Baiklah, dia bukan pecandu, pemakai baru. Tetapi darimana ia dapatkan?
"Gelenya magang," bisik Tamam ke Eja, dibalas delikan sinis oleh Eja. Untung tidak didengar Rajas. (Gele: teler/ngobat)
"Beli dimana tuh barang?" Lagi-lagi Rajas bertanya, pelan namun lebih dingin dari yang sebelumnya.
"Night club."
"Siapa yang ngajak?"
Mata Kievlan berpaling ke kiri. "Gak ada. Gue sendiri yang pengen coba."
Tetapi mereka tahu, kali ini Kievlan berbohong. Pasti ada yang mempengaruhinya. Sepertinya percuma juga bila Rajas mendesak Kievlan. Pasti dia tidak ingin melibatkan orang tersebut.
Sebenarnya, Eja tahu ini ulah siapa. Namun, ia memilih diam.
Rajas mencengkram kerah Kievlan, dengan amarah yang masih memuncak. "Heh anjing! Dengerin gue. Gue akuin, gue rusak. Mabok, gonta-ganti cewek. Tapi gue gak pernah ya sentuh gituan!"

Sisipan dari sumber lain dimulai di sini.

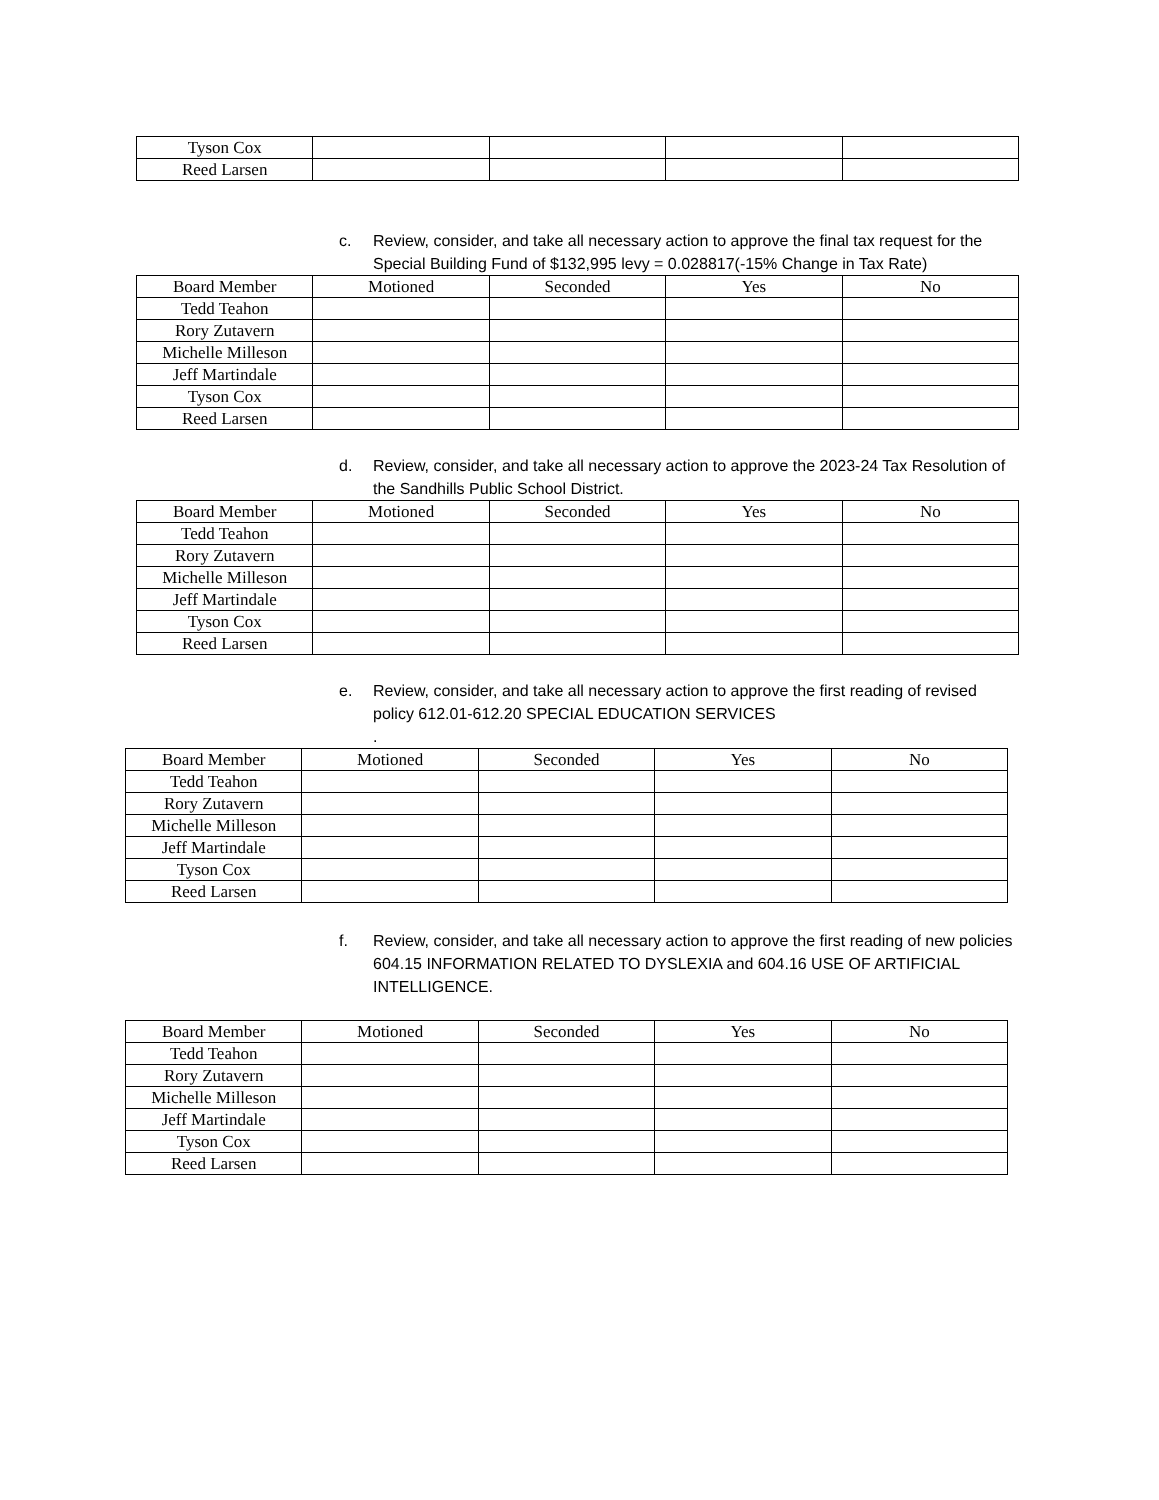| Tyson Cox | | | | |
| Reed Larsen | | | | |
c. Review, consider, and take all necessary action to approve the final tax request for the Special Building Fund of $132,995 levy = 0.028817(-15% Change in Tax Rate)
| Board Member | Motioned | Seconded | Yes | No |
| --- | --- | --- | --- | --- |
| Tedd Teahon | | | | |
| Rory Zutavern | | | | |
| Michelle Milleson | | | | |
| Jeff Martindale | | | | |
| Tyson Cox | | | | |
| Reed Larsen | | | | |
d. Review, consider, and take all necessary action to approve the 2023-24 Tax Resolution of the Sandhills Public School District.
| Board Member | Motioned | Seconded | Yes | No |
| --- | --- | --- | --- | --- |
| Tedd Teahon | | | | |
| Rory Zutavern | | | | |
| Michelle Milleson | | | | |
| Jeff Martindale | | | | |
| Tyson Cox | | | | |
| Reed Larsen | | | | |
e. Review, consider, and take all necessary action to approve the first reading of revised policy 612.01-612.20 SPECIAL EDUCATION SERVICES
.
| Board Member | Motioned | Seconded | Yes | No |
| --- | --- | --- | --- | --- |
| Tedd Teahon | | | | |
| Rory Zutavern | | | | |
| Michelle Milleson | | | | |
| Jeff Martindale | | | | |
| Tyson Cox | | | | |
| Reed Larsen | | | | |
f. Review, consider, and take all necessary action to approve the first reading of new policies 604.15 INFORMATION RELATED TO DYSLEXIA and 604.16 USE OF ARTIFICIAL INTELLIGENCE.
| Board Member | Motioned | Seconded | Yes | No |
| --- | --- | --- | --- | --- |
| Tedd Teahon | | | | |
| Rory Zutavern | | | | |
| Michelle Milleson | | | | |
| Jeff Martindale | | | | |
| Tyson Cox | | | | |
| Reed Larsen | | | | |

Kievlan diam, matanya menatap mata Rajas lurus-lurus. Dia sadar kesalahannya, ia pantas dapatkan ini.
"Sampe lu berani make lagi gue gak segan bawa lu ke rehab!" Tambah Rajas seraya melepas kerah Kievlan.
"Lo kan yang ngasih gue keset?"
Setelah mengajukan pertanyaan itu, Giska mengalihkan pandangannya dari pajangan drum di atas dashboard ke arah Kievlan yang sibuk menyetir. Memang, Giska tidak mau munafik, ia akui si sableng ini memang punya tampang yang lumayan.
Rahangnya tegas, dagunya lancip, hidungnya juga mancung. Rambutnya distyling asal dengan warna platinum blonde. Terkesan berantakan, tetapi enak dilihat. Kulitnya juga bersih, meskipun bibirnya menghitam karena rokok.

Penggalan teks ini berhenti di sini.